The elevation is low, the snow is powdery rather than hard and wet, and the cottage is set in an open part of the forest. The ice will thaw in two days, provided the sun decides to shine.
“In what condition you both leave the cottage is another story,” Sorrow cautions. “You got lucky in the storm, but the mortal has a fever. Minor things like stitches, we can do. Illness is out of our hands.”
Love thinks of the way Andrew’s skin had felt when she woke up. Fear clenches her chest. Humans are sacred, but sickness is a destiny her kind does not control.
Wonder pats Love’s cheeks. “I wish we could do more.”
Deities can cross distances instantaneously, but none of the archers have the power to transport Love or Andrew with them. For the ability to travel is an individual gift. And even though any of them can simply carry a wounded figure and walk out of here, The Fate Court has forbidden the crew from offering such assistance. Following the carnage in these woods, further insubordination will result in Wonder, Sorrow, and Envy’s banishment alongside Anger. To that end, if they care to make a difference in this conflict, it’s best to keep the enemy close.
Love clears her throat. “Thank you for the last two thousand years. And for helping me.”
Envy blows Love a kiss. She humors him and catches it.

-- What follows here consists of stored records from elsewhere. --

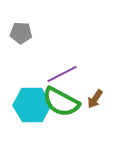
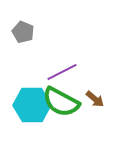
gray pentagon: moved 2 px right, 1 px up; rotated 20 degrees clockwise
purple line: moved 2 px up
brown arrow: rotated 84 degrees counterclockwise
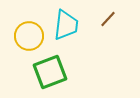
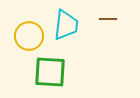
brown line: rotated 48 degrees clockwise
green square: rotated 24 degrees clockwise
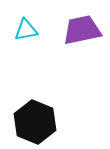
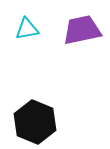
cyan triangle: moved 1 px right, 1 px up
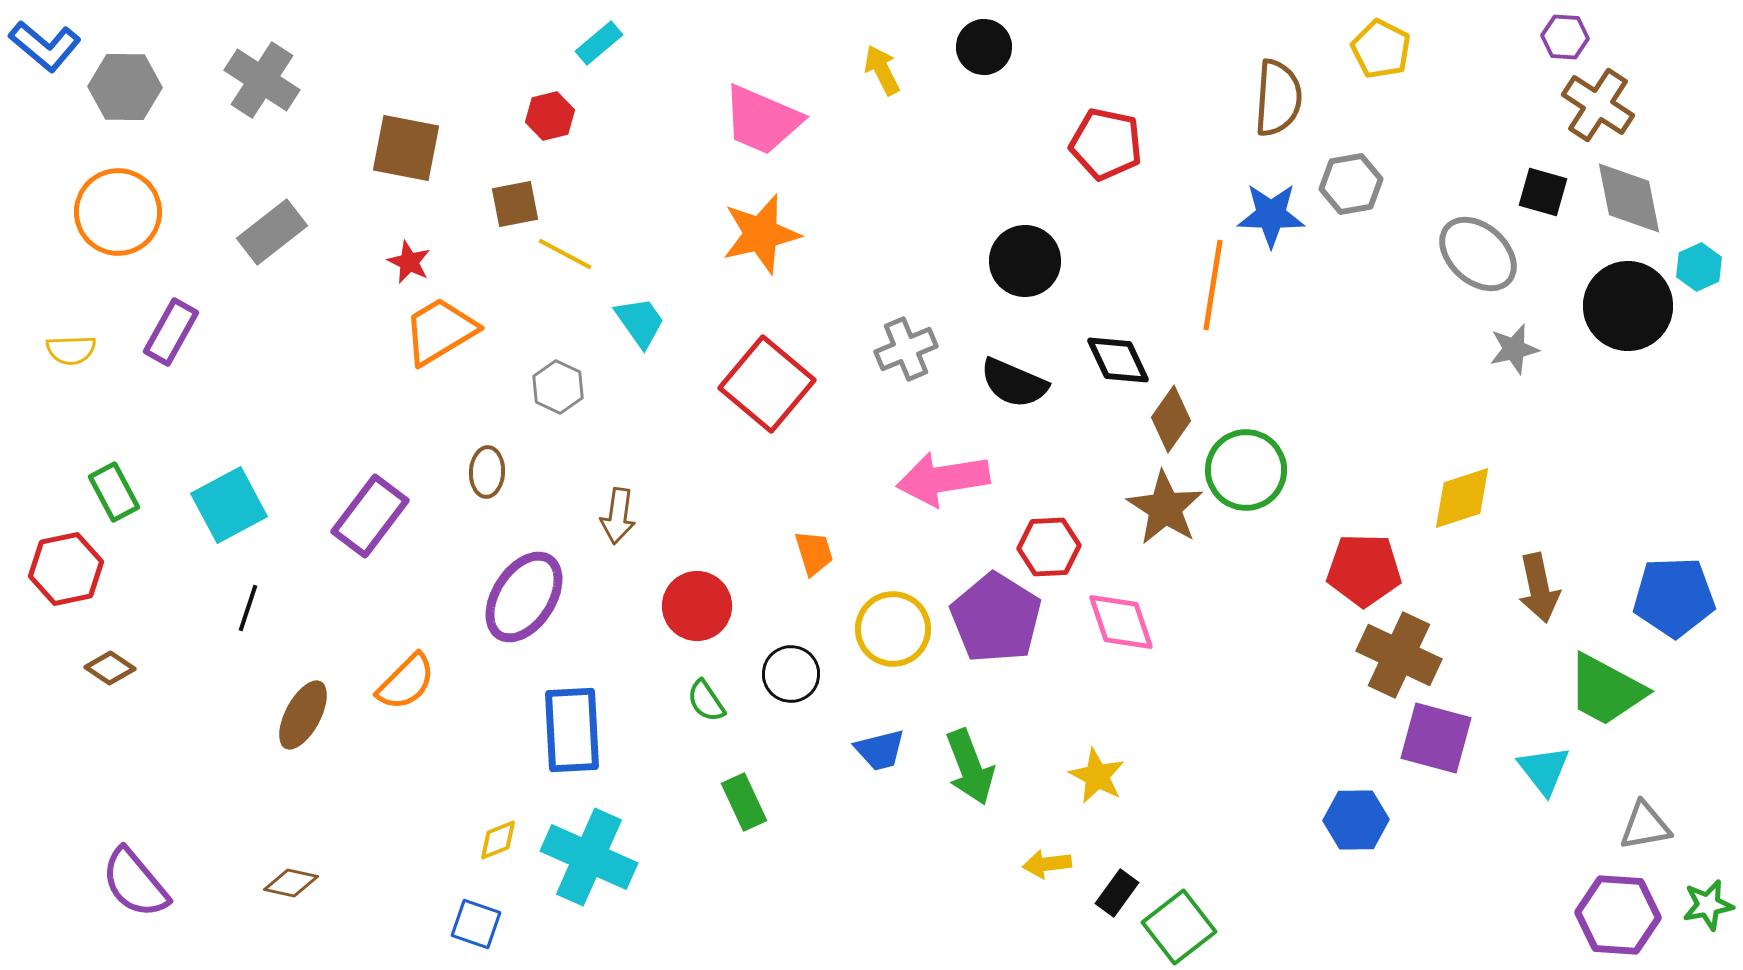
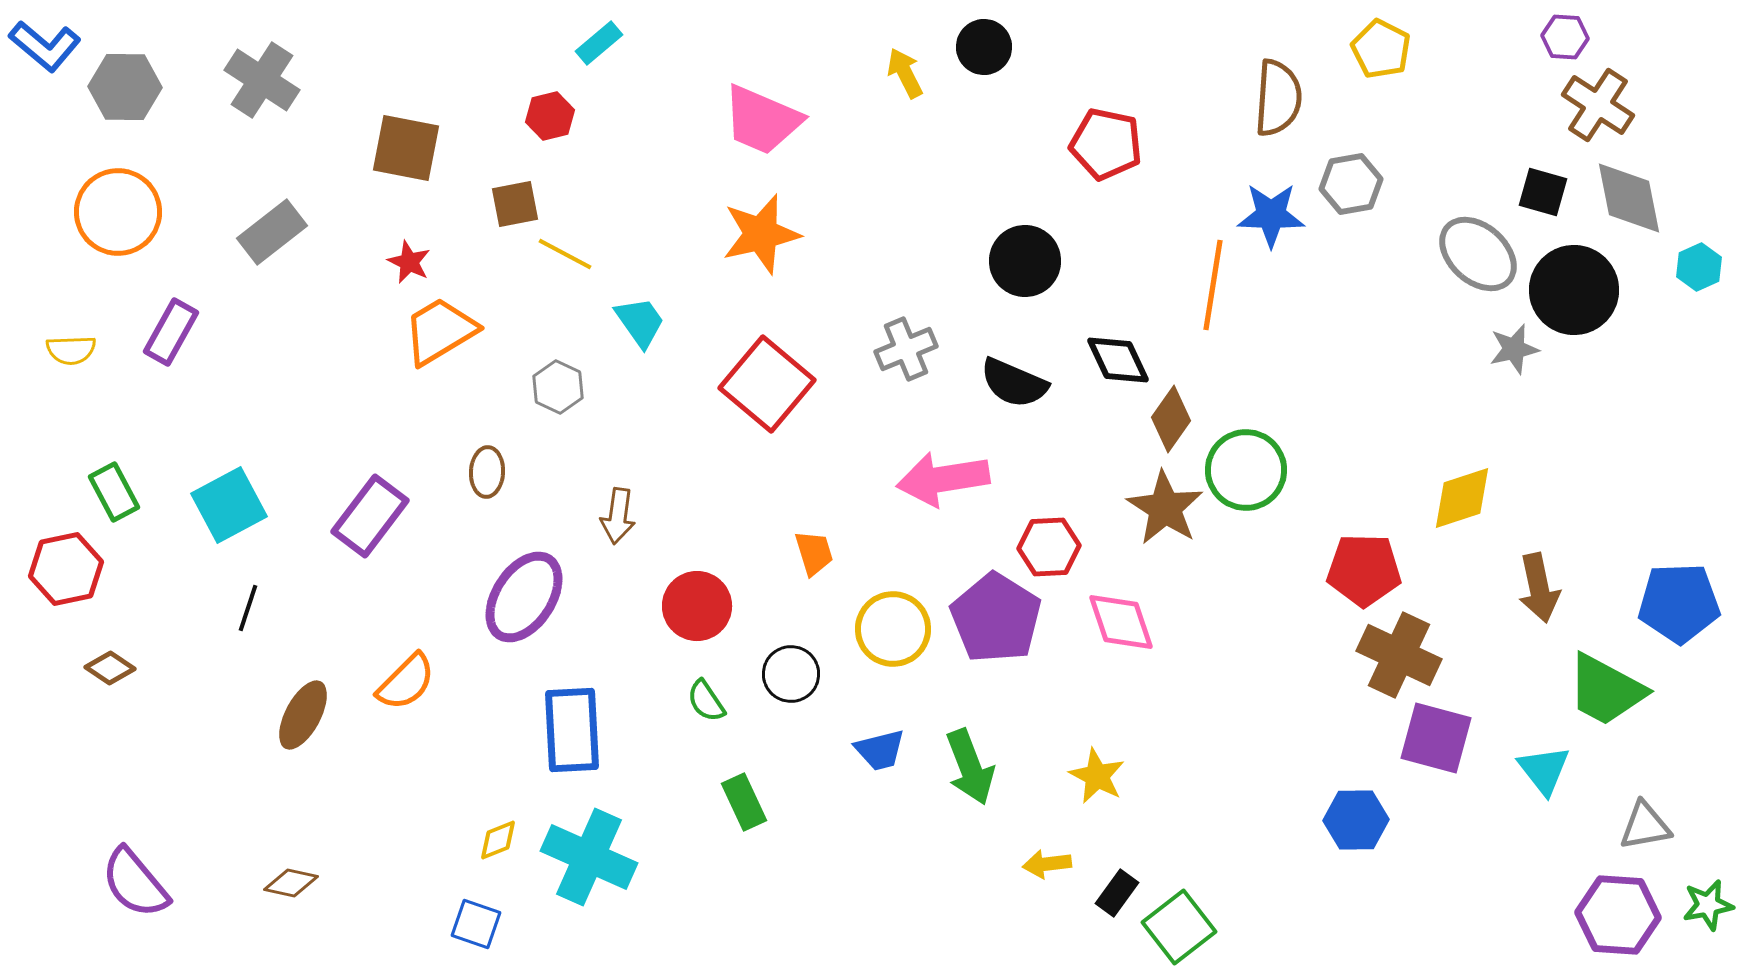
yellow arrow at (882, 70): moved 23 px right, 3 px down
black circle at (1628, 306): moved 54 px left, 16 px up
blue pentagon at (1674, 597): moved 5 px right, 6 px down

After he’s gone, Sorrow shakes her head as though Love is the most absurd person she’s ever met. “Rip those damn stitches, and there’ll be hell to pay,” she warns, then disappears.

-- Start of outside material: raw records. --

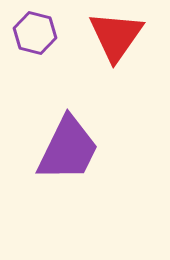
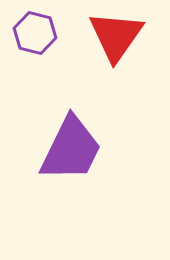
purple trapezoid: moved 3 px right
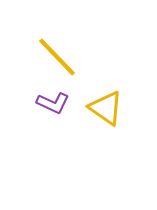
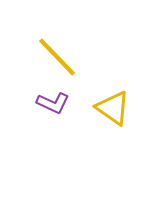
yellow triangle: moved 7 px right
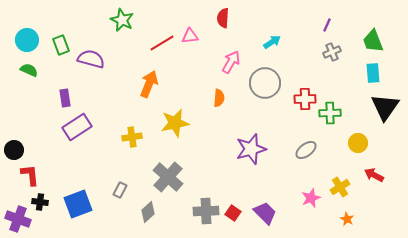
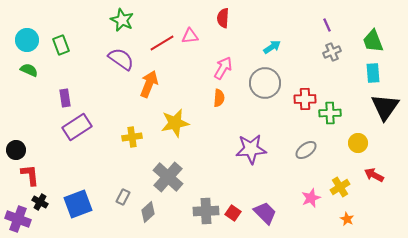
purple line at (327, 25): rotated 48 degrees counterclockwise
cyan arrow at (272, 42): moved 5 px down
purple semicircle at (91, 59): moved 30 px right; rotated 20 degrees clockwise
pink arrow at (231, 62): moved 8 px left, 6 px down
purple star at (251, 149): rotated 12 degrees clockwise
black circle at (14, 150): moved 2 px right
gray rectangle at (120, 190): moved 3 px right, 7 px down
black cross at (40, 202): rotated 21 degrees clockwise
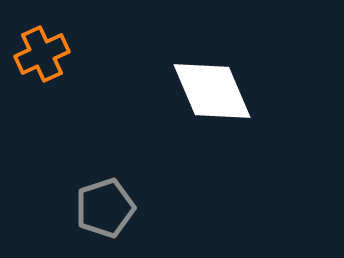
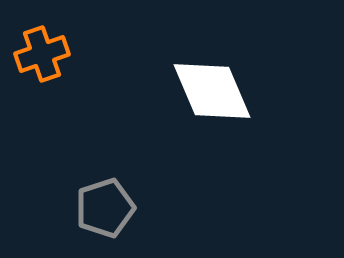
orange cross: rotated 6 degrees clockwise
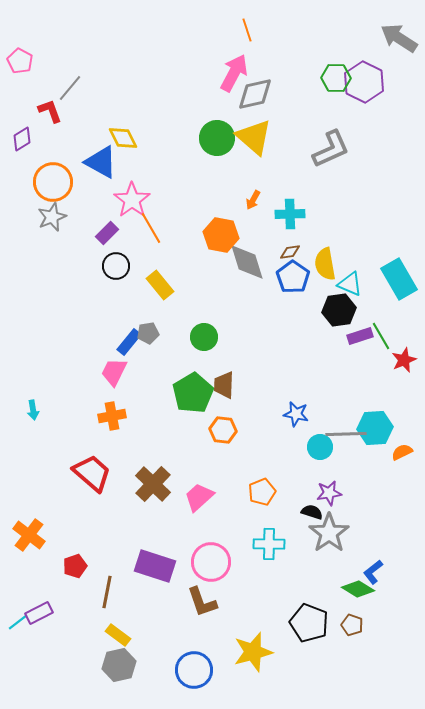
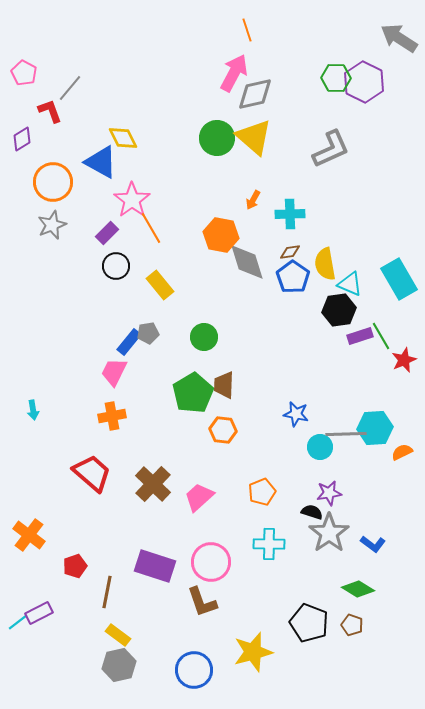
pink pentagon at (20, 61): moved 4 px right, 12 px down
gray star at (52, 217): moved 8 px down
blue L-shape at (373, 572): moved 28 px up; rotated 105 degrees counterclockwise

Wonder steps closer to Love. “What a dazzling journey, being able to start over. Yours is a tale for a blank scroll. I’ll volunteer to write it.”
“Make me clever,” Love requests.
Wonder tucks her chin into her shoulder, a saucy gesture for this goddess. “That and more. You defied The Fate Court for a mortal. Our people can deny it all they want, but your story has struck them, and it won’t be forgotten.”
“You have beautiful hands.”
Like morning dew clinging to grass, her verdant eyes shimmer. A mixture of comfort, wistfulness, and private memories consume her expression before she glances between Love and Anger, then whispers, “Be gentle.”
Then she dissolves into mist, her wildflower corsage the last image to evaporate. When she’s gone, a thick coat of silence envelops the woods.
Anger studies the frozen pond, its hard surface reflecting the clouds. “I watched you kiss him out there.”